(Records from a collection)
* * *
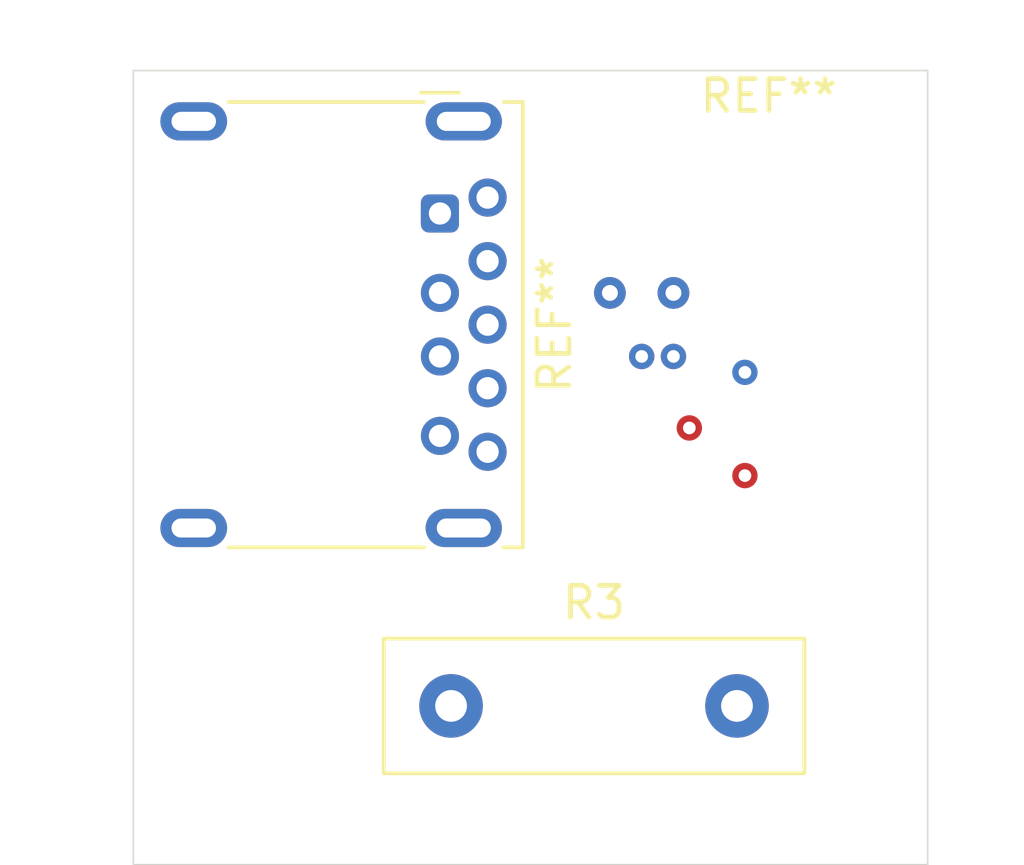
<source format=kicad_pcb>
(kicad_pcb (version 20221018) (generator pcbnew)

  (general
    (thickness 1.6)
  )

  (paper "A4")
  (layers
    (0 "F.Cu" signal)
    (1 "In1.Cu" signal "El1")
    (2 "In2.Cu" signal)
    (31 "B.Cu" signal)
    (32 "B.Adhes" user "B.Adhesive")
    (33 "F.Adhes" user "F.Adhesive")
    (34 "B.Paste" user)
    (35 "F.Paste" user)
    (36 "B.SilkS" user "B.Silkscreen")
    (37 "F.SilkS" user "F.Silkscreen")
    (38 "B.Mask" user)
    (39 "F.Mask" user)
    (40 "Dwgs.User" user "User.Drawings")
    (41 "Cmts.User" user "User.Comments")
    (42 "Eco1.User" user "User.Eco1")
    (43 "Eco2.User" user "User.Eco2")
    (44 "Edge.Cuts" user)
    (45 "Margin" user)
    (46 "B.CrtYd" user "B.Courtyard")
    (47 "F.CrtYd" user "F.Courtyard")
    (48 "B.Fab" user)
    (49 "F.Fab" user)
  )

  (setup
    (stackup
      (layer "F.SilkS" (type "Top Silk Screen"))
      (layer "F.Paste" (type "Top Solder Paste"))
      (layer "F.Mask" (type "Top Solder Mask") (thickness 0.01))
      (layer "F.Cu" (type "copper") (thickness 0.035))
      (layer "dielectric 1" (type "core") (thickness 0.48) (material "FR4") (epsilon_r 4.5) (loss_tangent 0.02))
      (layer "In1.Cu" (type "copper") (thickness 0.035))
      (layer "dielectric 2" (type "prepreg") (thickness 0.48) (material "FR4") (epsilon_r 4.5) (loss_tangent 0.02))
      (layer "In2.Cu" (type "copper") (thickness 0.035))
      (layer "dielectric 3" (type "core") (thickness 0.48) (material "FR4") (epsilon_r 4.5) (loss_tangent 0.02))
      (layer "B.Cu" (type "copper") (thickness 0.035))
      (layer "B.Mask" (type "Bottom Solder Mask") (thickness 0.01))
      (layer "B.Paste" (type "Bottom Solder Paste"))
      (layer "B.SilkS" (type "Bottom Silk Screen"))
      (copper_finish "None")
      (dielectric_constraints no)
    )
    (pad_to_mask_clearance 0.051)
    (solder_mask_min_width 0.25)
    (pcbplotparams
      (layerselection 0x00010fc_ffffffff)
      (plot_on_all_layers_selection 0x0000000_00000000)
      (disableapertmacros false)
      (usegerberextensions false)
      (usegerberattributes false)
      (usegerberadvancedattributes false)
      (creategerberjobfile false)
      (dashed_line_dash_ratio 12.000000)
      (dashed_line_gap_ratio 3.000000)
      (svgprecision 6)
      (plotframeref false)
      (viasonmask false)
      (mode 1)
      (useauxorigin false)
      (hpglpennumber 1)
      (hpglpenspeed 20)
      (hpglpendiameter 15.000000)
      (dxfpolygonmode true)
      (dxfimperialunits true)
      (dxfusepcbnewfont true)
      (psnegative false)
      (psa4output false)
      (plotreference true)
      (plotvalue true)
      (plotinvisibletext false)
      (sketchpadsonfab false)
      (subtractmaskfromsilk false)
      (outputformat 1)
      (mirror false)
      (drillshape 1)
      (scaleselection 1)
      (outputdirectory "")
    )
  )

  (net 0 "")

  (footprint "Resistor_THT:R_Box_L13.0mm_W4.0mm_P9.00mm" (layer "F.Cu") (at 110 45))

  (footprint "MountingHole:MountingHole_2.1mm" (layer "F.Cu") (at 120 29))

  (footprint "Connector_USB:USB3_A_Molex_48393-001" (layer "F.Cu") (at 109.65 29.5 -90))

  (gr_line (start 100 25) (end 100 50)
    (stroke (width 0.05) (type solid)) (layer "Edge.Cuts") (tstamp 00000000-0000-0000-0000-00005ea7192f))
  (gr_line (start 125 25) (end 125 50)
    (stroke (width 0.05) (type solid)) (layer "Edge.Cuts") (tstamp 00000000-0000-0000-0000-00005ea76efc))
  (gr_line (start 100 25) (end 125 25)
    (stroke (width 0.05) (type solid)) (layer "Edge.Cuts") (tstamp 00000000-0000-0000-0000-00005ea76f1d))
  (gr_line (start 100 50) (end 125 50)
    (stroke (width 0.05) (type solid)) (layer "Edge.Cuts") (tstamp 1a1ab354-5f85-45f9-938c-9f6c4c8c3ea2))

  (via (at 117 34) (size 0.8) (drill 0.4) (layers "F.Cu" "B.Cu") (free) (net 0) (tstamp 240c10af-51b5-420e-a6f4-a2c8f5db1db5))
  (via (at 115 32) (size 1) (drill 0.5) (layers "F.Cu" "B.Cu") (free) (net 0) (tstamp 6aebf3e5-36c2-495e-8198-c67455866733))
  (via blind (at 119.25 37.75) (size 0.8) (drill 0.4) (layers "F.Cu" "In1.Cu") (net 0) (tstamp 97fe9c60-586f-4895-8504-4d3729f5f81a))
  (via blind (at 117.5 36.25) (size 0.8) (drill 0.4) (layers "F.Cu" "In2.Cu") (net 0) (tstamp bdc7face-9f7c-4701-80bb-4cc144448db1))
  (via (at 116 34) (size 0.8) (drill 0.4) (layers "F.Cu" "B.Cu") (free) (net 0) (tstamp d067fb2e-a2b4-46b5-abac-1a7444e4068f))
  (via (at 117 32) (size 1) (drill 0.5) (layers "F.Cu" "B.Cu") (free) (net 0) (tstamp f9993c31-e17d-493b-86b8-f2e9b5118230))
  (via blind (at 120.75 36.25) (size 0.8) (drill 0.4) (layers "In1.Cu" "In2.Cu") (net 0) (tstamp 922058ca-d09a-45fd-8394-05f3e2c1e03a))
  (via blind (at 119.25 34.5) (size 0.8) (drill 0.4) (layers "In2.Cu" "B.Cu") (net 0) (tstamp 0f54db53-a272-4955-88fb-d7ab00657bb0))

)

</source>
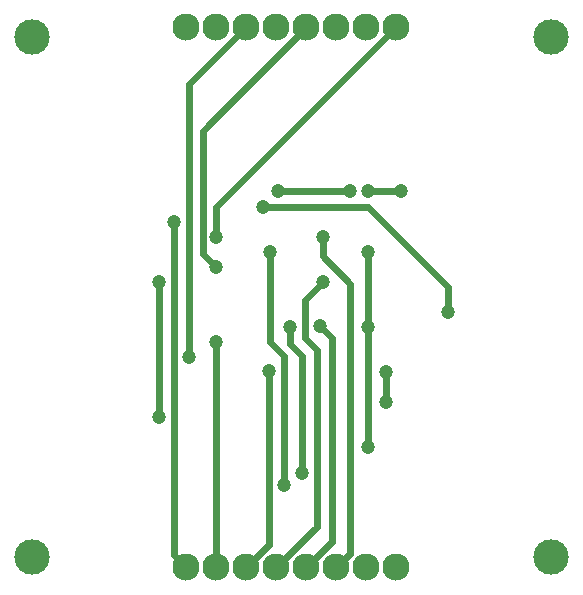
<source format=gbr>
%TF.GenerationSoftware,Altium Limited,Altium Designer,19.1.5 (86)*%
G04 Layer_Physical_Order=1*
G04 Layer_Color=255*
%FSLAX43Y43*%
%MOMM*%
%TF.FileFunction,Copper,L1,Top,Signal*%
%TF.Part,Single*%
G01*
G75*
%TA.AperFunction,Conductor*%
%ADD10C,0.600*%
%TA.AperFunction,ViaPad*%
%ADD11C,2.300*%
%TA.AperFunction,WasherPad*%
%ADD12C,3.000*%
%TA.AperFunction,ViaPad*%
%ADD13C,1.200*%
D10*
X23114Y4064D02*
Y18796D01*
X21190Y2140D02*
X23114Y4064D01*
X17505Y39095D02*
X26270Y47860D01*
X17505Y28685D02*
Y39095D01*
X16364Y43034D02*
X21190Y47860D01*
X16364Y19920D02*
Y43034D01*
X15094Y3156D02*
X16110Y2140D01*
X15094Y3156D02*
Y31350D01*
X13824Y14840D02*
Y26270D01*
X18650Y32620D02*
X33890Y47860D01*
X18650Y30080D02*
Y32620D01*
X33683Y47860D02*
X33890D01*
X17505Y28685D02*
X18650Y27540D01*
X23222Y21188D02*
Y28810D01*
X18650Y2140D02*
Y21190D01*
X29972Y3302D02*
Y26162D01*
X27665Y28469D02*
X29972Y26162D01*
X27178Y5588D02*
Y20574D01*
X23730Y2140D02*
X27178Y5588D01*
X26162Y21590D02*
X27178Y20574D01*
X33020Y16110D02*
Y18650D01*
X26162Y21590D02*
Y24767D01*
X24892Y21082D02*
Y22460D01*
X24384Y9125D02*
Y20026D01*
X23222Y21188D02*
X24384Y20026D01*
X27432Y22606D02*
X28448Y21590D01*
Y4318D02*
Y21590D01*
X26270Y2140D02*
X28448Y4318D01*
X28810Y2140D02*
X29972Y3302D01*
X26162Y24767D02*
X27665Y26270D01*
X31496Y34036D02*
X34290D01*
X23876D02*
X29972D01*
X27665Y28469D02*
Y30080D01*
X31475Y22460D02*
Y28810D01*
X24892Y21082D02*
X25908Y20066D01*
Y10160D02*
Y20066D01*
X31475Y12340D02*
Y22460D01*
X22585Y32620D02*
X31515D01*
X38246Y25889D01*
Y23730D02*
Y25889D01*
D11*
X16110Y47860D02*
D03*
X18650D02*
D03*
X21190D02*
D03*
X23730D02*
D03*
X26270D02*
D03*
X28810D02*
D03*
X31350D02*
D03*
X33890D02*
D03*
Y2140D02*
D03*
X31350D02*
D03*
X28810D02*
D03*
X26270D02*
D03*
X23730D02*
D03*
X21190D02*
D03*
X18650D02*
D03*
X16110D02*
D03*
D12*
X3000Y3000D02*
D03*
X47000D02*
D03*
Y47000D02*
D03*
X3000D02*
D03*
D13*
X13824Y26270D02*
D03*
X16364Y19920D02*
D03*
X18650Y30080D02*
D03*
Y21190D02*
D03*
X24892Y22460D02*
D03*
X38246Y23730D02*
D03*
X34290Y34036D02*
D03*
X23876D02*
D03*
X15094Y31350D02*
D03*
X33020Y18650D02*
D03*
Y16110D02*
D03*
X23114Y18796D02*
D03*
X27432Y22606D02*
D03*
X18650Y27540D02*
D03*
X24384Y9125D02*
D03*
X23222Y28810D02*
D03*
X31475Y22460D02*
D03*
X22585Y32620D02*
D03*
X27665Y26270D02*
D03*
X13824Y14840D02*
D03*
X31496Y34036D02*
D03*
X29972D02*
D03*
X27665Y30080D02*
D03*
X31475Y28810D02*
D03*
X25908Y10160D02*
D03*
X31475Y12340D02*
D03*
%TF.MD5,5706b51b77f41a8b6b9aac3f25b646f4*%
M02*

</source>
* * *
What you should do — For this task, write out exactly the lines of the entries above, starting at the line with "(dxfpolygonmode true)" and ending at the line with "(via (at 117 34)", both included, and no others.

Answer space —
      (dxfpolygonmode true)
      (dxfimperialunits true)
      (dxfusepcbnewfont true)
      (psnegative false)
      (psa4output false)
      (plotreference true)
      (plotvalue true)
      (plotinvisibletext false)
      (sketchpadsonfab false)
      (subtractmaskfromsilk false)
      (outputformat 1)
      (mirror false)
      (drillshape 1)
      (scaleselection 1)
      (outputdirectory "")
    )
  )

  (net 0 "")

  (footprint "Resistor_THT:R_Box_L13.0mm_W4.0mm_P9.00mm" (layer "F.Cu") (at 110 45))

  (footprint "MountingHole:MountingHole_2.1mm" (layer "F.Cu") (at 120 29))

  (footprint "Connector_USB:USB3_A_Molex_48393-001" (layer "F.Cu") (at 109.65 29.5 -90))

  (gr_line (start 100 25) (end 100 50)
    (stroke (width 0.05) (type solid)) (layer "Edge.Cuts") (tstamp 00000000-0000-0000-0000-00005ea7192f))
  (gr_line (start 125 25) (end 125 50)
    (stroke (width 0.05) (type solid)) (layer "Edge.Cuts") (tstamp 00000000-0000-0000-0000-00005ea76efc))
  (gr_line (start 100 25) (end 125 25)
    (stroke (width 0.05) (type solid)) (layer "Edge.Cuts") (tstamp 00000000-0000-0000-0000-00005ea76f1d))
  (gr_line (start 100 50) (end 125 50)
    (stroke (width 0.05) (type solid)) (layer "Edge.Cuts") (tstamp 1a1ab354-5f85-45f9-938c-9f6c4c8c3ea2))

  (via (at 117 34) (size 0.8) (drill 0.4) (layers "F.Cu" "B.Cu") (free) (net 0) (tstamp 240c10af-51b5-420e-a6f4-a2c8f5db1db5))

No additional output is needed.